Despite a first term in office dominated by a stagnant economy and, later, anti-government protests, Rousseff would still hold a wide lead over her rivals, according to the poll by the Brazilian Institute of Public Opinion and Statistics, IBOPE.

Brazil President Dilma Rousseff. Photo by Roberto Stuckert Filho.

Brazil President Dilma Rousseff has a wide lead over rivals for October’s presidential elections. Photo by Roberto Stuckert Filho.

The survey of 2,002 people conducted between 13 and 17 March, which had a margin of error of ±2%, gave the current president a vote share of between 40% and 43%, depending on which opponents she faced.

IBOPE gave those surveyed a variety of scenarios given not all candidates may yet have officially entered the race.

Rousseff’s nearest rival was Aécio Neves, a senator from Minas Gerais state and member of the country’s main opposition party, the Brazilian Social Democracy Party (PSDB). He would garner around 13% of the vote, the poll suggested.

PSB candidate Eduardo Campos, who recently launched a scathing attack on the president, would get 6% of votes and third place.

Crucially, the IBOPE survey showed that many Brazilians have yet to make up their minds. Many responded that they would spoil their vote or simply did not know yet.

Ibope survey

The IBOPE survey shows Rousseff would get 40%, Neves 13% and Campos 6%, but that 24% would spoil their ballot and 12% were unsure. Graphic by G1.
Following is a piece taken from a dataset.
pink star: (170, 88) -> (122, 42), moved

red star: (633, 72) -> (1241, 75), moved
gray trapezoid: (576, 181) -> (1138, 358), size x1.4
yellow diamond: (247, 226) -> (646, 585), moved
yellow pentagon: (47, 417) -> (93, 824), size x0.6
Although the Brazilian electoral system would normally require a candidate to reach the 50 percent threshold in order to avoid a second round, the pollster said that Rousseff would get more votes than all other candidates combined and therefore take the election in the first round.
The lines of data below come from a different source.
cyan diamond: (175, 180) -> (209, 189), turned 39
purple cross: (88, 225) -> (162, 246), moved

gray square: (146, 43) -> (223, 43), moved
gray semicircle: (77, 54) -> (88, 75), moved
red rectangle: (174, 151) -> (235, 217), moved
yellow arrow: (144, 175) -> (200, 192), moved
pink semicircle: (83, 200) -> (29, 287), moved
Voting in the general elections on 5 October, based upon which the president, deputies, senators, state governors and state legislatures are appointed, is mandatory but Brazilians can spoil their vote or not vote for a legitimate reason which they then have to ‘justify’ to the authorities.
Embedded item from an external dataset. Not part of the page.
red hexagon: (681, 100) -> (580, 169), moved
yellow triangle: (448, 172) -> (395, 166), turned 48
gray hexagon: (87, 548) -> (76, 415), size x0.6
The news was welcomed by Rousseff and her Workers Party (PT), particularly after her approval ratings slumped from over 60% towards the beginning of her presidency to just 31% in the wake of last year’s mass anti-government protests, which saw over a million Brazilians take to the streets – although this had recovered to around 40% by November 2013.

Some 7% of respondents said they would vote for the former president Luiz Inácio Lula da Silva, although he is not running and has publicly backed Dilma Rousseff, whom he put forward for the 2010 elections after reaching a maximum of two terms in office.

President Lula left office with approval ratings of 83%.